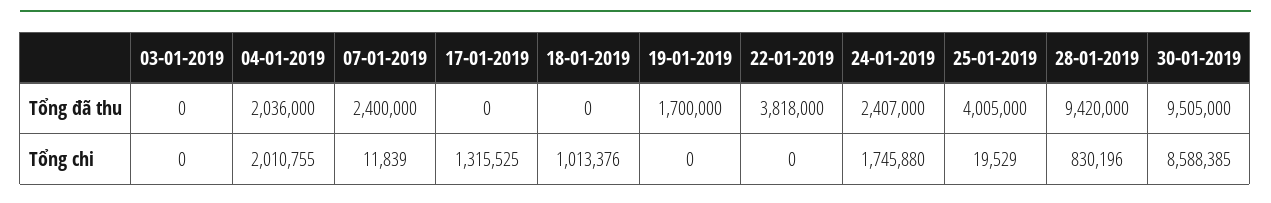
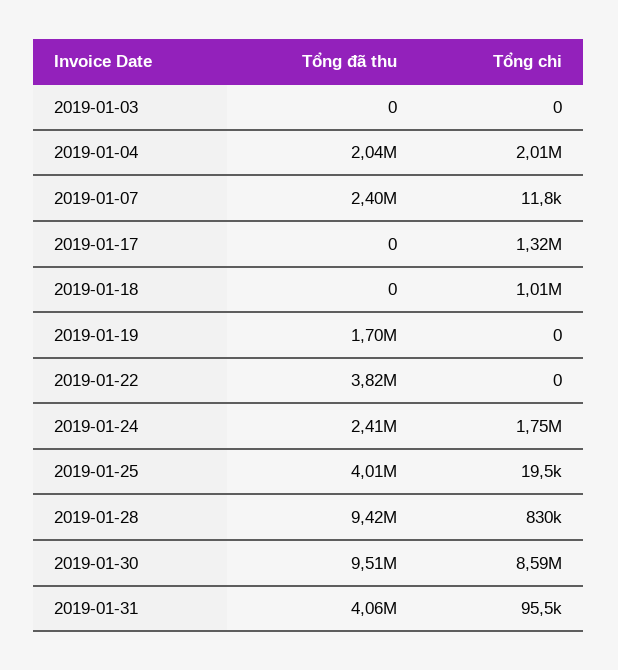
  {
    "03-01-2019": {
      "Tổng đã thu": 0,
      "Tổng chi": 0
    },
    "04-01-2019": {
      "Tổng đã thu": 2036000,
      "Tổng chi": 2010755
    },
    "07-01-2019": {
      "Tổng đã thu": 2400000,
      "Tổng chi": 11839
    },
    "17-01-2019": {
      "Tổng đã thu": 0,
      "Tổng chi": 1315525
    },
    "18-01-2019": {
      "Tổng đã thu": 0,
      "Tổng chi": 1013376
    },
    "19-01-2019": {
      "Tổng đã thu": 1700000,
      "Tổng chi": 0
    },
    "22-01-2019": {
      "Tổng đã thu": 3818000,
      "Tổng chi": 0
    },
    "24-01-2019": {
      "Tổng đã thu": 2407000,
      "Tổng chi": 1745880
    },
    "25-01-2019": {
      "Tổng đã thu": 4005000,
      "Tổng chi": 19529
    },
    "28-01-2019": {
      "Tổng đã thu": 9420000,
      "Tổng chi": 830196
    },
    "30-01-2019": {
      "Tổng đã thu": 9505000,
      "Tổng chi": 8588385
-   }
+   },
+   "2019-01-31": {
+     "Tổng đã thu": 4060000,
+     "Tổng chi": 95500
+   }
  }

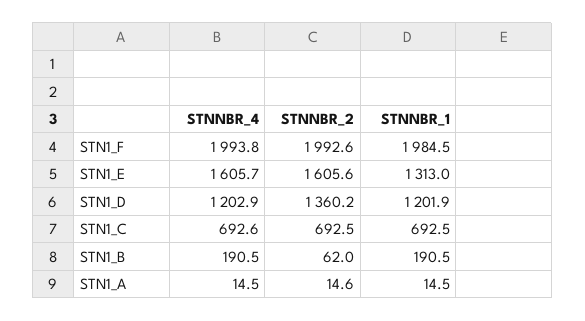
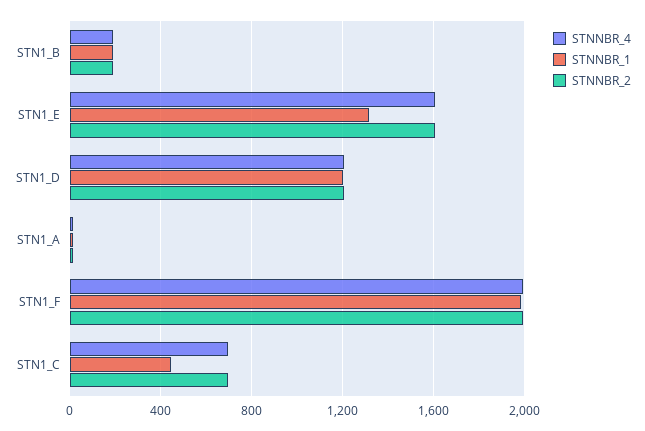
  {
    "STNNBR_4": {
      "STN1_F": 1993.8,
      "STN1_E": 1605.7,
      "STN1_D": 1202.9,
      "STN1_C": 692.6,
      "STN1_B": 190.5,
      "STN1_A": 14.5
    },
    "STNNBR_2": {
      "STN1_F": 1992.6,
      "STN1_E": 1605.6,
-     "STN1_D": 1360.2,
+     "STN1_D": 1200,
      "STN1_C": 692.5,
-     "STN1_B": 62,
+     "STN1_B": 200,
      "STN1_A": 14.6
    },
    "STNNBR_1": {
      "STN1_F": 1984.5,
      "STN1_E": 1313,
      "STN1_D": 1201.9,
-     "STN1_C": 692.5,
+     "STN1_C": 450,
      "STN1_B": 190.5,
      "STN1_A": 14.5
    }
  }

_ _ _ _ _

[INSTRUCTION]
Give the lines of the entries above exactly as they appear, leaving out each picture.

[RESULT BELOW]
  {
    "03-01-2019": {
      "Tổng đã thu": 0,
      "Tổng chi": 0
    },
    "04-01-2019": {
      "Tổng đã thu": 2036000,
      "Tổng chi": 2010755
    },
    "07-01-2019": {
      "Tổng đã thu": 2400000,
      "Tổng chi": 11839
    },
    "17-01-2019": {
      "Tổng đã thu": 0,
      "Tổng chi": 1315525
    },
    "18-01-2019": {
      "Tổng đã thu": 0,
      "Tổng chi": 1013376
    },
    "19-01-2019": {
      "Tổng đã thu": 1700000,
      "Tổng chi": 0
    },
    "22-01-2019": {
      "Tổng đã thu": 3818000,
      "Tổng chi": 0
    },
    "24-01-2019": {
      "Tổng đã thu": 2407000,
      "Tổng chi": 1745880
    },
    "25-01-2019": {
      "Tổng đã thu": 4005000,
      "Tổng chi": 19529
    },
    "28-01-2019": {
      "Tổng đã thu": 9420000,
      "Tổng chi": 830196
    },
    "30-01-2019": {
      "Tổng đã thu": 9505000,
      "Tổng chi": 8588385
-   }
+   },
+   "2019-01-31": {
+     "Tổng đã thu": 4060000,
+     "Tổng chi": 95500
+   }
  }

  {
    "STNNBR_4": {
      "STN1_F": 1993.8,
      "STN1_E": 1605.7,
      "STN1_D": 1202.9,
      "STN1_C": 692.6,
      "STN1_B": 190.5,
      "STN1_A": 14.5
    },
    "STNNBR_2": {
      "STN1_F": 1992.6,
      "STN1_E": 1605.6,
-     "STN1_D": 1360.2,
+     "STN1_D": 1200,
      "STN1_C": 692.5,
-     "STN1_B": 62,
+     "STN1_B": 200,
      "STN1_A": 14.6
    },
    "STNNBR_1": {
      "STN1_F": 1984.5,
      "STN1_E": 1313,
      "STN1_D": 1201.9,
-     "STN1_C": 692.5,
+     "STN1_C": 450,
      "STN1_B": 190.5,
      "STN1_A": 14.5
    }
  }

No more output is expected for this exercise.